The UK’s Competition and Markets Authority (CMA) has said it is willing to work with Microsoft over its planned acquisition of video game company Activision Blizzard, which could help end its legal battle with the firms over the deal.
It comes after a US judge yesterday handed Microsoft a victory by saying it would not stop its impending $69bn (£55bn) takeover.
The CMA previously blocked the acquisition, arguing it would give Microsoft an unfair advantage in the cloud computer game market.
But after the US ruling, the CMA said: “We stand ready to consider any proposals from Microsoft to restructure the transaction in a way that would address the concerns set out in our final report.
“In order to be able to prioritise work on these proposals, Microsoft and Activision have agreed with the CMA that a stay of litigation in the UK would be in the public interest and all parties have made a joint submission to the Competition Appeal Tribunal to this effect.”
Last month, the Federal Trade Commission (FTC) asked a court to block the $68.7bn (£54.7bn) deal, which it believed could harm competition in “multiple markets”.

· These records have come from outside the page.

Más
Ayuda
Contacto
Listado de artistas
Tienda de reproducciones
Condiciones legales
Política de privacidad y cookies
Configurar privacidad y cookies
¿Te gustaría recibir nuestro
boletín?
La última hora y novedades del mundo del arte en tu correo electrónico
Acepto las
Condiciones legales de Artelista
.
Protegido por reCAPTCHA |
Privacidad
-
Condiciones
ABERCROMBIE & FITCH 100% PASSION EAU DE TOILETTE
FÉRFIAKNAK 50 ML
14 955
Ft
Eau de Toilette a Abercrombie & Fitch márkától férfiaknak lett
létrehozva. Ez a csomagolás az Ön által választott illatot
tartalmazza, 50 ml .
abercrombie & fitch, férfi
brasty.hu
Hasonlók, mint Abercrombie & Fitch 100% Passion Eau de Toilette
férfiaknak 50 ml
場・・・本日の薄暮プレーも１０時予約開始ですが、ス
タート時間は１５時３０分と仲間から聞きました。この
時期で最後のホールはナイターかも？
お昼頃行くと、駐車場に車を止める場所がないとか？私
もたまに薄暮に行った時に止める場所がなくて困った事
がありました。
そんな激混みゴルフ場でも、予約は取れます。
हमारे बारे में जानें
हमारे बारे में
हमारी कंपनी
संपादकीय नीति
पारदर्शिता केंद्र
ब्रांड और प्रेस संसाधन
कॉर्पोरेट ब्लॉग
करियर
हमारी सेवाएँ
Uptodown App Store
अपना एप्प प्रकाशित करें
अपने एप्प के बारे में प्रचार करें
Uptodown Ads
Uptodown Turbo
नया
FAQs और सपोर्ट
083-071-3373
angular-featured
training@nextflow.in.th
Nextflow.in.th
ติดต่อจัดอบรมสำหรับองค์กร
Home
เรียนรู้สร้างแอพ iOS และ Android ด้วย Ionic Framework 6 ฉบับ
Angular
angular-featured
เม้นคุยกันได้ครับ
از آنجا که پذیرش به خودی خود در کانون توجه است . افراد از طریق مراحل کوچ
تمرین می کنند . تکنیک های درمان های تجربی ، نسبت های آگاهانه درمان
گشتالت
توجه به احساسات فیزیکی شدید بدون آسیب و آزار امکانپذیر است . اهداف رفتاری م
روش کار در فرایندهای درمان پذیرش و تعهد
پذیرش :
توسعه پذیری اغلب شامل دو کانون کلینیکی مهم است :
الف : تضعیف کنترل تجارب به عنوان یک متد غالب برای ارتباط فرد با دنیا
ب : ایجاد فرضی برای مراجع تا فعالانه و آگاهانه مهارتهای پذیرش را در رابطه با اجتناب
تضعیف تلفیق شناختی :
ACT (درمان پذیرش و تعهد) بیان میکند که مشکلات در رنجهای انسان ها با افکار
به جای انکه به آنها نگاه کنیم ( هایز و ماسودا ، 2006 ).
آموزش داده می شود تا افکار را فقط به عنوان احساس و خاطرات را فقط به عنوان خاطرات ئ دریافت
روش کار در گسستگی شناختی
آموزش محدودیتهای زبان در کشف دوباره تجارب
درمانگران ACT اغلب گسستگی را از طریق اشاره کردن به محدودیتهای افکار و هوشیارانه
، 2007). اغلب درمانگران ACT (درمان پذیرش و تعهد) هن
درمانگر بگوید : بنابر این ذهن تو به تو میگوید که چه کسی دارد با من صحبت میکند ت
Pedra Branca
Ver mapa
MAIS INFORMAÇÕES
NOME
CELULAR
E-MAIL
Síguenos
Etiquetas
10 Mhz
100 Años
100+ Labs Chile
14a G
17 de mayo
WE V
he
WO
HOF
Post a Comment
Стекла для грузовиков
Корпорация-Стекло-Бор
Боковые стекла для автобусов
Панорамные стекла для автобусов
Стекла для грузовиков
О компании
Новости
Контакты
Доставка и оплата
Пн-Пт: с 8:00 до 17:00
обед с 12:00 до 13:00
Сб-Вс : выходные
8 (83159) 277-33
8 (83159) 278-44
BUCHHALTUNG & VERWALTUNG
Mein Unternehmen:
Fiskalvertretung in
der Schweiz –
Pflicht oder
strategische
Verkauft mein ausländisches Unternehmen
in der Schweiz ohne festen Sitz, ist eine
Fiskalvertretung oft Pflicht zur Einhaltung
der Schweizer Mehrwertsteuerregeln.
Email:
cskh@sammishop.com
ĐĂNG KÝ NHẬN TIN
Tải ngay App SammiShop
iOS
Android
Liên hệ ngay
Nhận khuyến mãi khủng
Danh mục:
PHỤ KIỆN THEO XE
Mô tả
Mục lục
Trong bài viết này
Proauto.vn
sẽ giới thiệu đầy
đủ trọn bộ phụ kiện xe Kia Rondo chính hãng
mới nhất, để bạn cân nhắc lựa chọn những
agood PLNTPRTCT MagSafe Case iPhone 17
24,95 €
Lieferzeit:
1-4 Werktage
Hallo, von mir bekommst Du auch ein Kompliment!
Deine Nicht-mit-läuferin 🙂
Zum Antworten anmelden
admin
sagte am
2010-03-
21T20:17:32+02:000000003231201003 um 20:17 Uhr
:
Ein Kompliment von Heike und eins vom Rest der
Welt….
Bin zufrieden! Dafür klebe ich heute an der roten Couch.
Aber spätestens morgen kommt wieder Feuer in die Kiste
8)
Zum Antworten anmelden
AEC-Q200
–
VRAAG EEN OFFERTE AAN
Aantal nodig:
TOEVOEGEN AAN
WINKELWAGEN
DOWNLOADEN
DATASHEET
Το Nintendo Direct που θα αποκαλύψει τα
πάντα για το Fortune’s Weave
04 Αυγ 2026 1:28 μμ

But the San Francisco court judge rejected the regulator’s request, saying the FTC had not shown that the deal would “substantially lessen competition” in the gaming industry.
FTC spokesperson Douglas Farrar said the agency was “disappointed in this outcome given the clear threat this merger poses to open competition in cloud gaming, subscription services, and consoles.”
He added the FTC would be continuing to battle the court in order to “preserve competition and protect consumers.”
The FTC have until 14 July to appeal the court’s decision.